Active Internal Rewarming
Internal methods include intravenous infusion of warmed fluids (40–42°C), inhalation of humidified oxygen (40–45°C), or gastric, rectal, peritoneal, or pleural lavage using warmed solutions (40–45°C). Internal rewarming rates are approximately 0.5–1°C per hour. Extracorporeal circulation may achieve faster rewarming rates of up to 10°C per hour. For patients experiencing cardiac and respiratory arrest, if no pulse is detected after CBT reaches 28°C, CPR and appropriate medication should be initiated. Efforts are typically discontinued if cardiac and respiratory functions remain unresponsive after CBT reaches 36°C.
Supportive and Monitoring Measures
Supportive Care
Restoration of circulatory volume and heat
Intravenous infusion of saline or 5% glucose-sodium chloride solution (20 ml/kg) is used to restore blood volume. Lactated Ringer’s solution is typically avoided, as the liver's capacity to metabolize lactate is severely impaired in hypothermic patients. Metabolic and electrolyte imbalances are corrected, while energy supplies are replenished.
Maintenance of blood pressure
Early efforts aim to maintain mean arterial pressure (MAP) above 60 mmHg. If blood pressure fails to normalize despite volume restoration and rewarming, intravenous dopamine at 2–5 μg/(kg·min) is administered. For patients with normal blood pressure, small doses of intravenous nitroglycerin may improve blood perfusion in vital organs.
Restoration of consciousness
For patients with impaired consciousness, naloxone and vitamin B1 are often administered.
Monitoring Measures
Placement of a nasogastric tube
Reduced gastrointestinal motility in hypothermic patients often results in gastric dilation or intestinal paralysis.
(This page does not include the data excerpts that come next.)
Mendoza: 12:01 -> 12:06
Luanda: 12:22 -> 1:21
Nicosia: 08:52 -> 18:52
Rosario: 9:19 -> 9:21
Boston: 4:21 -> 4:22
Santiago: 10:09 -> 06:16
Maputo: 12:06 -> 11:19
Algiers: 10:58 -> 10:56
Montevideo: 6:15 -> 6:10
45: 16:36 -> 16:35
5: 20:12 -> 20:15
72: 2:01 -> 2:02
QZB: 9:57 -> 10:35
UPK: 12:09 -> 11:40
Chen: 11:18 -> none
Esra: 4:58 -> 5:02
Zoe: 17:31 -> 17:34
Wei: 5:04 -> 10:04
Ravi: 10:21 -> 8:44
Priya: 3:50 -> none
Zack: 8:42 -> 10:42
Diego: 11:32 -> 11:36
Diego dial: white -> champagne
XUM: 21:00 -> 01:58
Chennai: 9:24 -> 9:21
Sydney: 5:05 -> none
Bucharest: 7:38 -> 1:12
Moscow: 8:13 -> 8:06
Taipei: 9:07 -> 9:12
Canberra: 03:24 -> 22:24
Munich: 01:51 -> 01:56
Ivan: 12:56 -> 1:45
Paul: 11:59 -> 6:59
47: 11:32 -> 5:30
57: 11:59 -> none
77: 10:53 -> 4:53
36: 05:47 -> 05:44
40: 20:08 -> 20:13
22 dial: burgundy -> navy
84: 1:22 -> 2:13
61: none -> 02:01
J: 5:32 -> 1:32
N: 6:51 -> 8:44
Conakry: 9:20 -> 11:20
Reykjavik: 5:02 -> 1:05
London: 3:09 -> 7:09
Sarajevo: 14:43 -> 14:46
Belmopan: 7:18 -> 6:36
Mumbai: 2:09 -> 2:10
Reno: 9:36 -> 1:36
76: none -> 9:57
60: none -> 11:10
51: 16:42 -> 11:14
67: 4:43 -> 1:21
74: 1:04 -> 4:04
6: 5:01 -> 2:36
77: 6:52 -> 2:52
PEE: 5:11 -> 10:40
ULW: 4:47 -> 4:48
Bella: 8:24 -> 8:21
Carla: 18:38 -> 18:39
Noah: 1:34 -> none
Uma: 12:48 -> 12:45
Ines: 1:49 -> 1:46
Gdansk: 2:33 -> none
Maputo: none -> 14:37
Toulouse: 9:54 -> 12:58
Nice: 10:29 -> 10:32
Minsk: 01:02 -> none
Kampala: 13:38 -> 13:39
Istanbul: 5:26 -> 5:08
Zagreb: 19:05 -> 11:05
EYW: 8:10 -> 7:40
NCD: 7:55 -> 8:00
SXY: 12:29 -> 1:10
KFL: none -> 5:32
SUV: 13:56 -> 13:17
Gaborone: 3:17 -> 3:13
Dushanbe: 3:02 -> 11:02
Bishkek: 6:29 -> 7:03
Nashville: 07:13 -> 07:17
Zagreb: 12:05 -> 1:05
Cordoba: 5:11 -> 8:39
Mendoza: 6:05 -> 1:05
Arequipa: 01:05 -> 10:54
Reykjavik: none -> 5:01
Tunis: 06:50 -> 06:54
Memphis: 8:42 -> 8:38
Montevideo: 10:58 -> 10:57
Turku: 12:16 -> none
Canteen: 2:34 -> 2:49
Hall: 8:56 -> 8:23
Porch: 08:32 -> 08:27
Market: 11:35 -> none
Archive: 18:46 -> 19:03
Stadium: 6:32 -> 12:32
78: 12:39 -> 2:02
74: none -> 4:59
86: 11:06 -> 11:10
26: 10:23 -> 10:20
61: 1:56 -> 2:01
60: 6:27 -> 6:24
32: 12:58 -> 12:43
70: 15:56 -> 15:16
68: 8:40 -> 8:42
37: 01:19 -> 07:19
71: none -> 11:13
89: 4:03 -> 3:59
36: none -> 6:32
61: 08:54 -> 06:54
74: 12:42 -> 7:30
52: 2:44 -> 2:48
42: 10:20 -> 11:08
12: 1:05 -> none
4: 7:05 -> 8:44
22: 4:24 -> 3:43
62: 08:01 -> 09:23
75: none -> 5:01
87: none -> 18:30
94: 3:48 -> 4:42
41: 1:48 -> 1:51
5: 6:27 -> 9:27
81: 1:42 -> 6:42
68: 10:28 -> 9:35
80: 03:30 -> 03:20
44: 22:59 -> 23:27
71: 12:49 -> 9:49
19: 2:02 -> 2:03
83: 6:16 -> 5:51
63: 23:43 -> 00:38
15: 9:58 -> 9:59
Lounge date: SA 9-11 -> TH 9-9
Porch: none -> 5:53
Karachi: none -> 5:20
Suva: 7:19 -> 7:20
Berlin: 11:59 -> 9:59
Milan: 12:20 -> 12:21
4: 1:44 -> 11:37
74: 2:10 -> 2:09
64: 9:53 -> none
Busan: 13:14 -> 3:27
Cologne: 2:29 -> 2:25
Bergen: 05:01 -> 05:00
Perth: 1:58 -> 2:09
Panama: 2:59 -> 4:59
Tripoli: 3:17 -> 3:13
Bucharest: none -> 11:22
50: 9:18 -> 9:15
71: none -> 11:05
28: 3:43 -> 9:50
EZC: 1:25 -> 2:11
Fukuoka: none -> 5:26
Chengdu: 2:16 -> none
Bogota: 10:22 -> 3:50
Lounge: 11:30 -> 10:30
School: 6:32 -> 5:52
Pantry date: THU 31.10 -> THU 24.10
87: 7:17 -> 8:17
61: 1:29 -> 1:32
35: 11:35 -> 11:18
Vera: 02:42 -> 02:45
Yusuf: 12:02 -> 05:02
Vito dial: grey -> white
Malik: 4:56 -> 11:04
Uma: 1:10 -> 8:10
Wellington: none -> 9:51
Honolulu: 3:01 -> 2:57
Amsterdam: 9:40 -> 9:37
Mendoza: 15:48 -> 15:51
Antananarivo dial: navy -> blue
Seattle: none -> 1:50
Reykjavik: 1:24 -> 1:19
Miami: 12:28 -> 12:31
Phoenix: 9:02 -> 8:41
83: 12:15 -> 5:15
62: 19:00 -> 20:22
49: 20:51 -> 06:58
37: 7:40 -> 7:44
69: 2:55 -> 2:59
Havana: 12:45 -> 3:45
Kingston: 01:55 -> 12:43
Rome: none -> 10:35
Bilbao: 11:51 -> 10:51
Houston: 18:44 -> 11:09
Nasogastric decompression may prevent aspiration triggered by vomiting.
Monitoring of vital signs
CBT is tracked to evaluate rewarming efficacy. Oxygen saturation readings from pulse oximeters are usually unreliable. Continuous cardiac monitoring is used to detect arrhythmias. Swan-Ganz catheter placement is avoided due to the risk of severe cardiac arrhythmias.
Blood glucose monitoring
Elevated blood glucose levels (6.2–10.1 mmol/L) before rewarming do not require insulin therapy to prevent hypoglycemia. After rewarming, insulin secretion typically normalizes, and blood glucose levels gradually return to baseline.
Placement of Foley catheters
Urine output is monitored to evaluate kidney function.
Treatment of Complications
Prolonged hypothermia frequently leads to complications such as non-cardiogenic pulmonary edema, stress ulcers, pancreatic necrosis, myocardial infarction, cerebrovascular accidents, and deep vein thrombosis. Frozen rigor can also trigger bronchorrhea, and protective cough reflex loss often results in pulmonary atelectasis, aspiration pneumonia, or rewarming-induced pulmonary edema. Specific treatments are implemented as complications arise.